From the line with "AGRICULTURA" onward, reproduce each line of the entries exactly, ending at the last one, and add nothing.

*Recorded data*.
▽
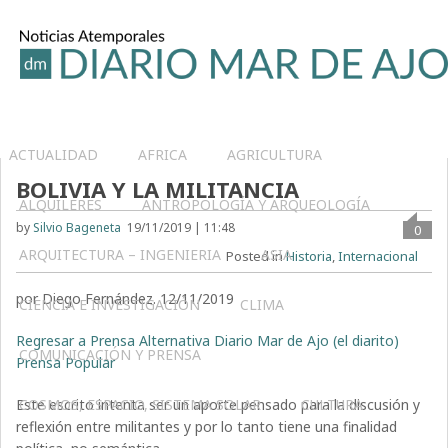
ACTUALIDAD
AFRICA
AGRICULTURA
BOLIVIA Y LA MILITANCIA
ALQUILERES
ANTROPOLOGÍA Y ARQUEOLOGÍA
by
Silvio Bageneta
19/11/2019 | 11:48
0
ARQUITECTURA – INGENIERIA
ASIA
Posted in
Historia
,
Internacional
por Diego Fernández. 12/11/2019
CIENCIA E INVESTIGACIÓN
CLIMA
Regresar a Prensa Alternativa Diario Mar de Ajo (el diarito)
COMUNICACIÓN Y PRENSA
Prensa Popular
Este escrito intenta ser un aporte pensado para la discusión y
COSMOS, ESPACIO, SISTEMA SOLAR
CULTURA
reflexión entre militantes y por lo tanto tiene una finalidad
△
*SOLUTION*.
AGRICULTURA
BOLIVIA Y LA MILITANCIA
ALQUILERES
ANTROPOLOGÍA Y ARQUEOLOGÍA
by
Silvio Bageneta
19/11/2019 | 11:48
0
ARQUITECTURA – INGENIERIA
ASIA
Posted in
Historia
,
Internacional
por Diego Fernández. 12/11/2019
CIENCIA E INVESTIGACIÓN
CLIMA
Regresar a Prensa Alternativa Diario Mar de Ajo (el diarito)
COMUNICACIÓN Y PRENSA
Prensa Popular
Este escrito intenta ser un aporte pensado para la discusión y
COSMOS, ESPACIO, SISTEMA SOLAR
CULTURA
reflexión entre militantes y por lo tanto tiene una finalidad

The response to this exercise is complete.